> [WHAT TO WORK ON] Lines in the listing that hold the string "female" need to be tallied, and the total given alone.

> [INPUT DATA]

######

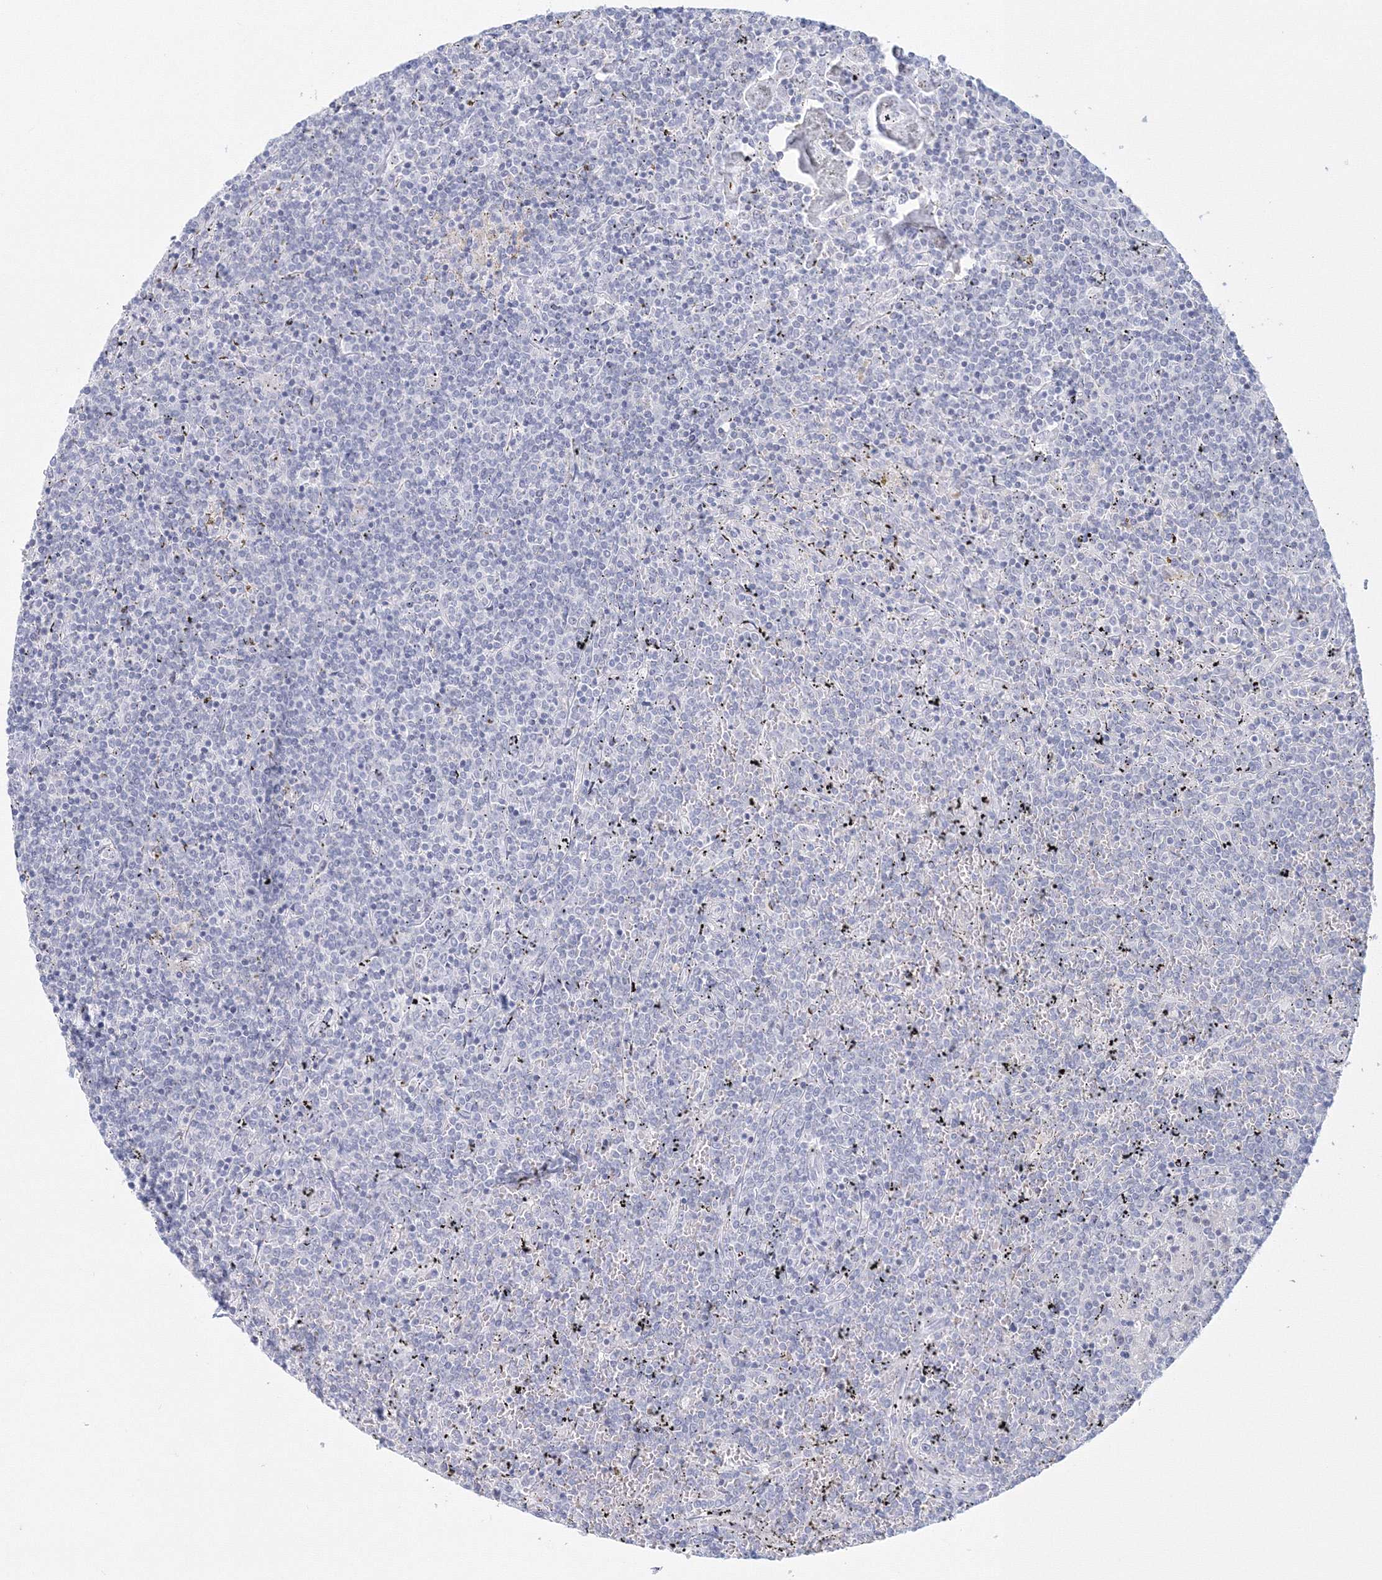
{"staining": {"intensity": "negative", "quantity": "none", "location": "none"}, "tissue": "lymphoma", "cell_type": "Tumor cells", "image_type": "cancer", "snomed": [{"axis": "morphology", "description": "Malignant lymphoma, non-Hodgkin's type, Low grade"}, {"axis": "topography", "description": "Spleen"}], "caption": "Image shows no significant protein staining in tumor cells of low-grade malignant lymphoma, non-Hodgkin's type.", "gene": "VSIG1", "patient": {"sex": "female", "age": 19}}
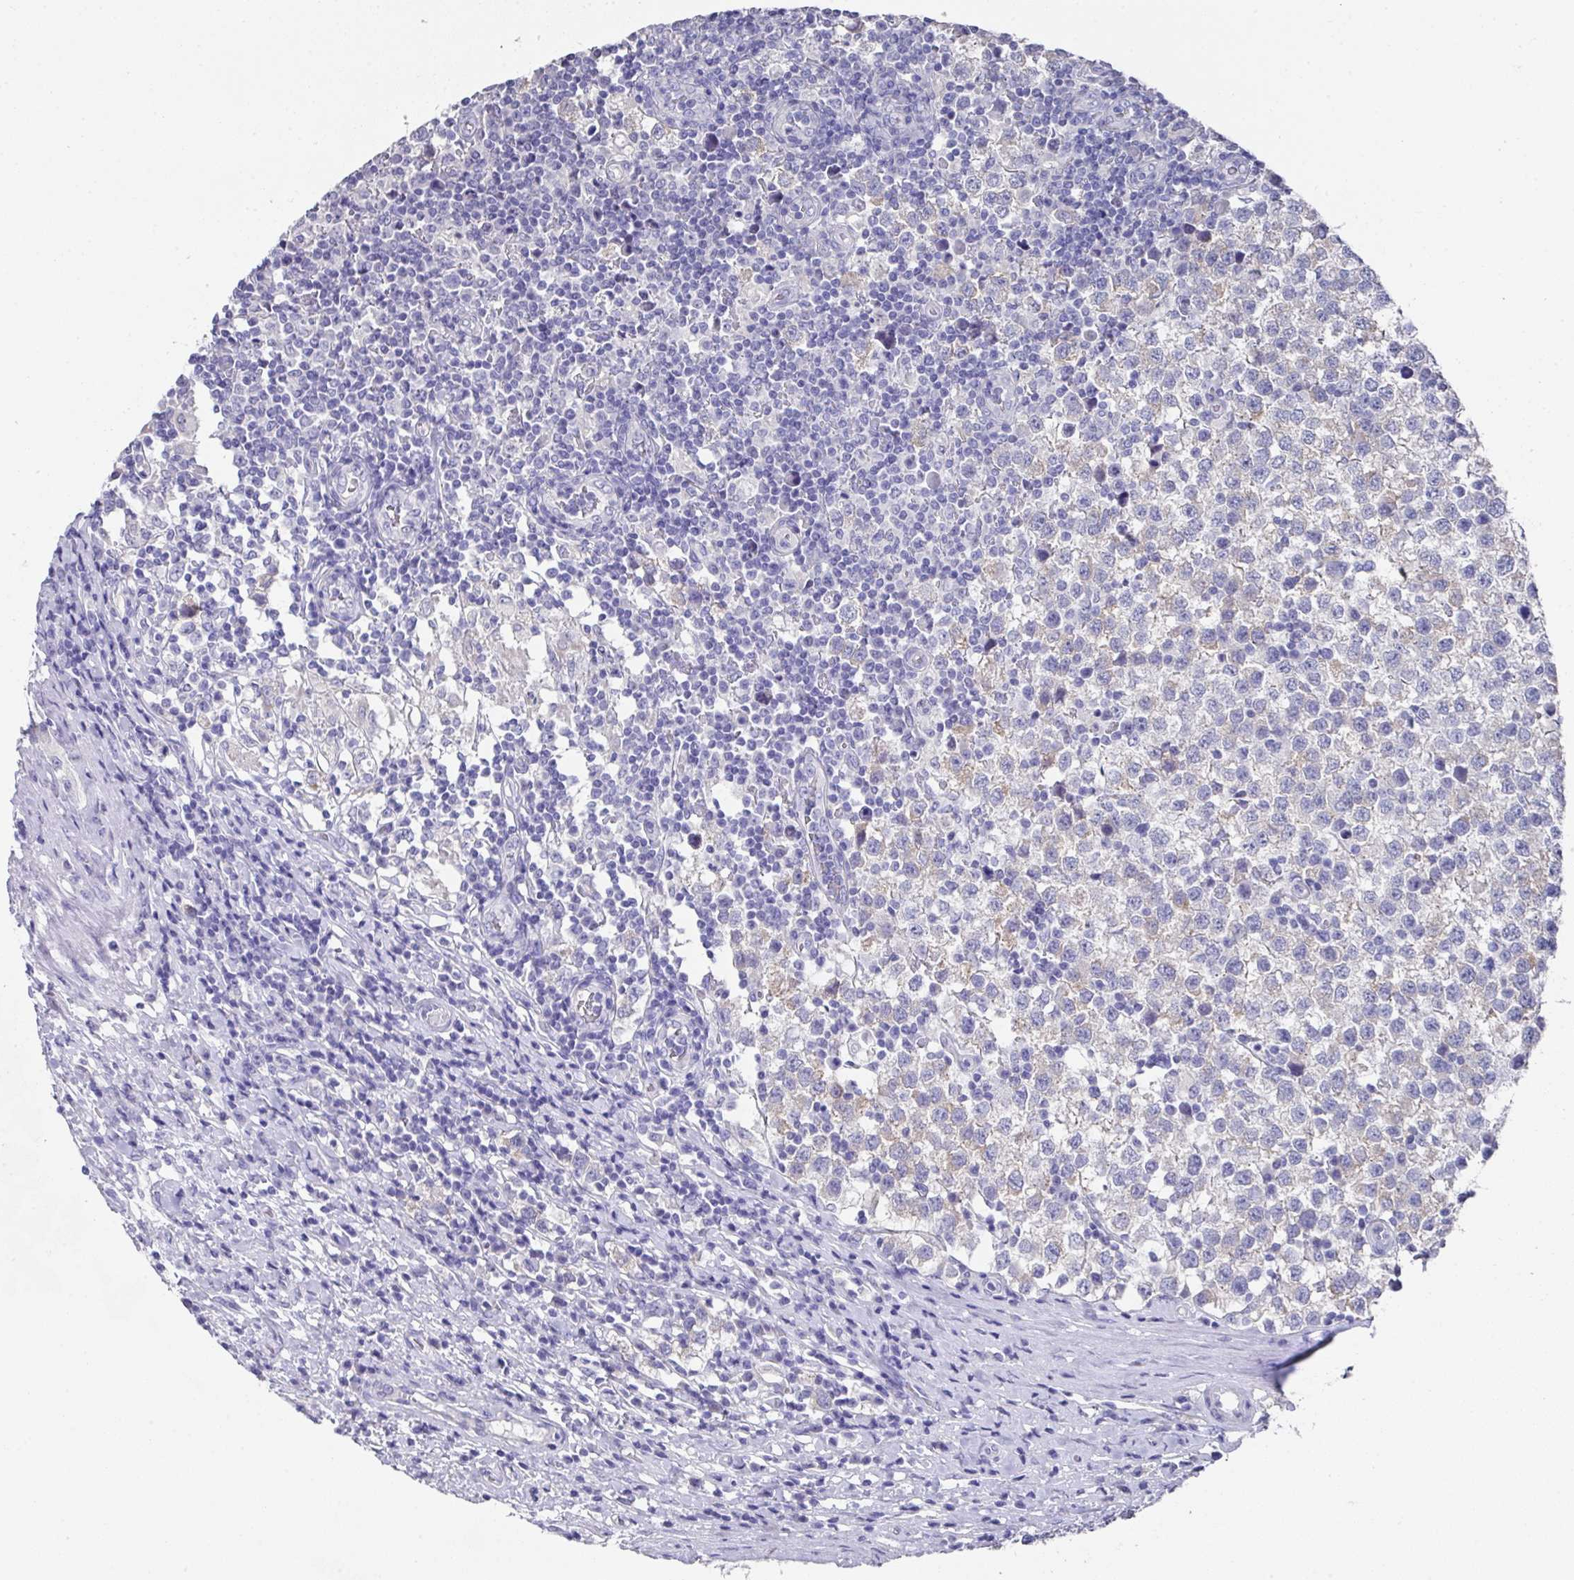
{"staining": {"intensity": "weak", "quantity": "<25%", "location": "cytoplasmic/membranous"}, "tissue": "testis cancer", "cell_type": "Tumor cells", "image_type": "cancer", "snomed": [{"axis": "morphology", "description": "Seminoma, NOS"}, {"axis": "topography", "description": "Testis"}], "caption": "Immunohistochemistry image of human seminoma (testis) stained for a protein (brown), which demonstrates no expression in tumor cells.", "gene": "DAZL", "patient": {"sex": "male", "age": 34}}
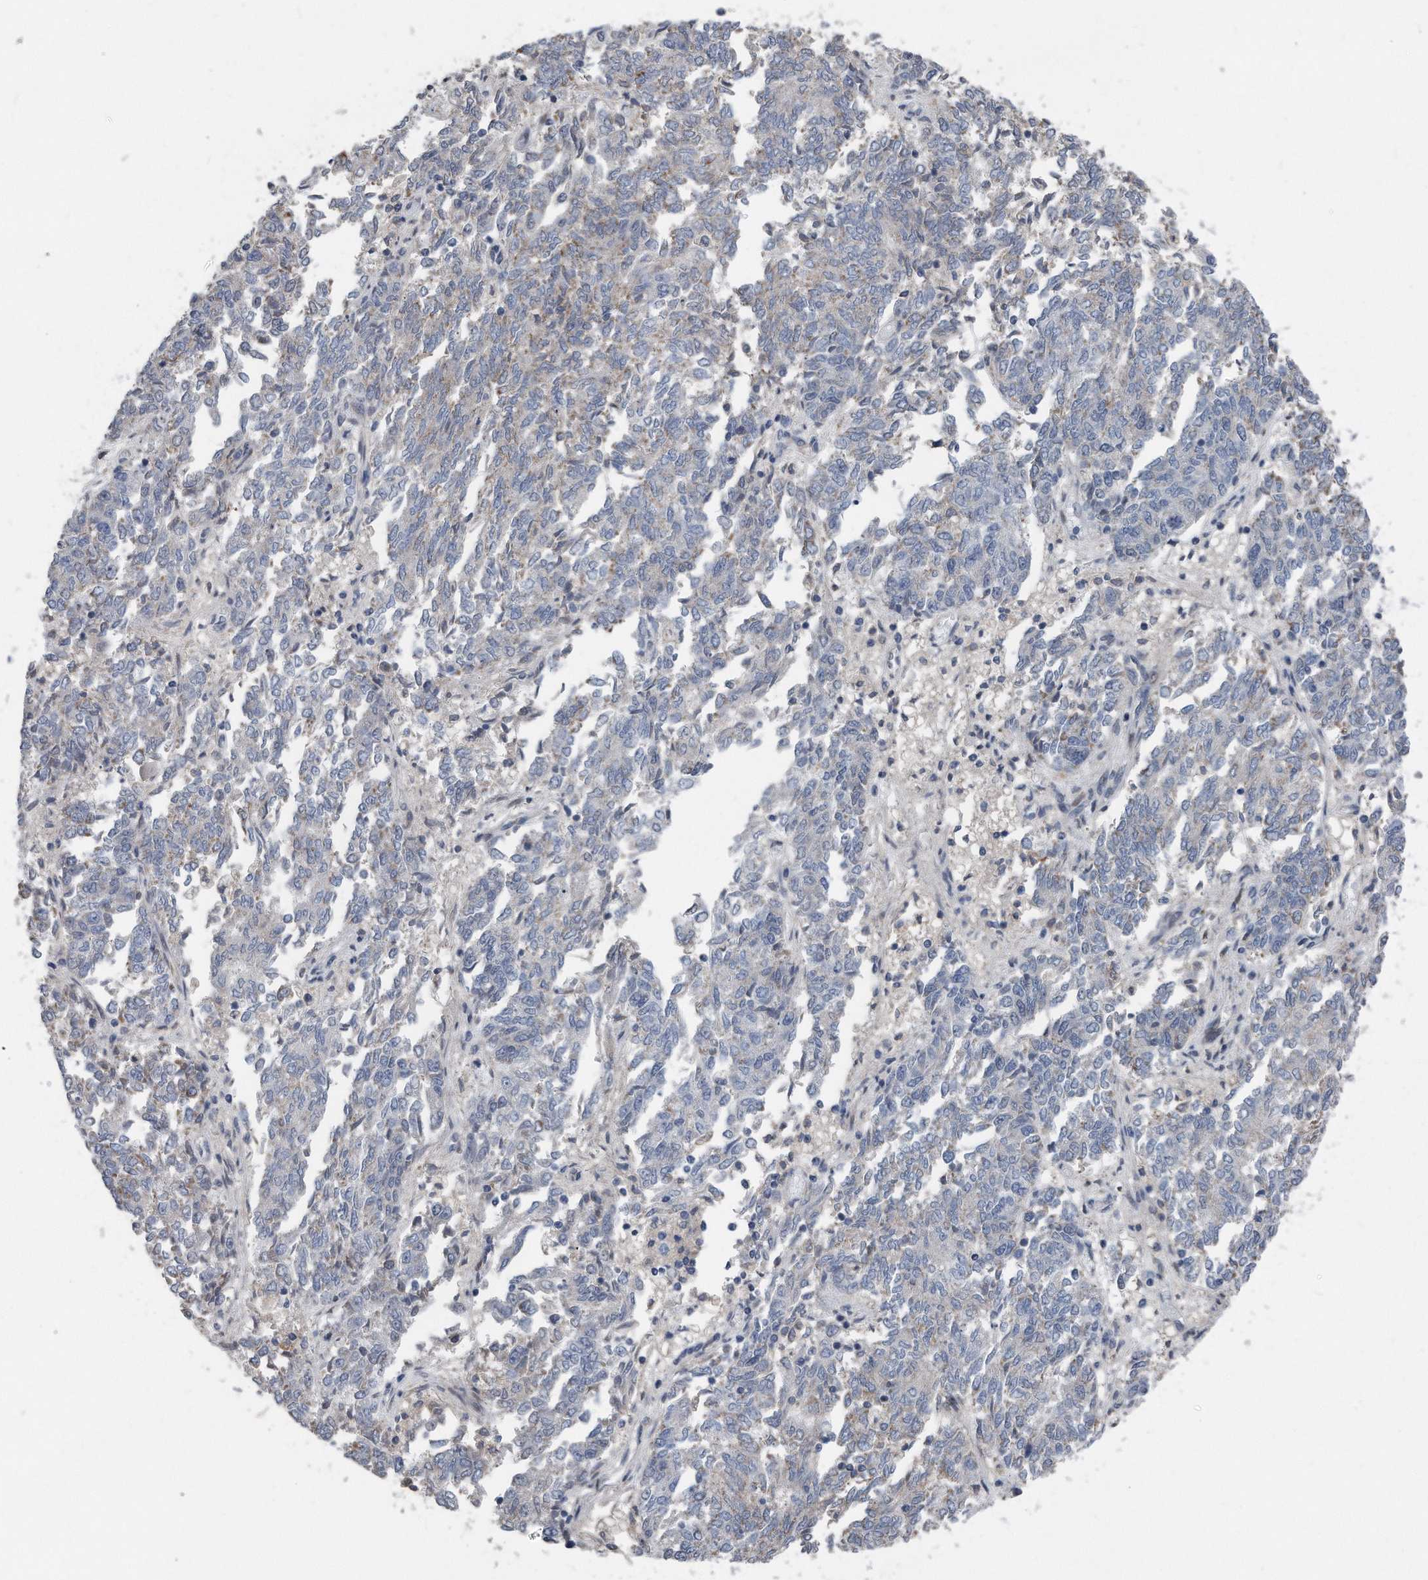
{"staining": {"intensity": "weak", "quantity": "<25%", "location": "cytoplasmic/membranous"}, "tissue": "endometrial cancer", "cell_type": "Tumor cells", "image_type": "cancer", "snomed": [{"axis": "morphology", "description": "Adenocarcinoma, NOS"}, {"axis": "topography", "description": "Endometrium"}], "caption": "Immunohistochemistry of endometrial adenocarcinoma exhibits no expression in tumor cells.", "gene": "DST", "patient": {"sex": "female", "age": 80}}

######

> [EXERCISE OUTPUT] 2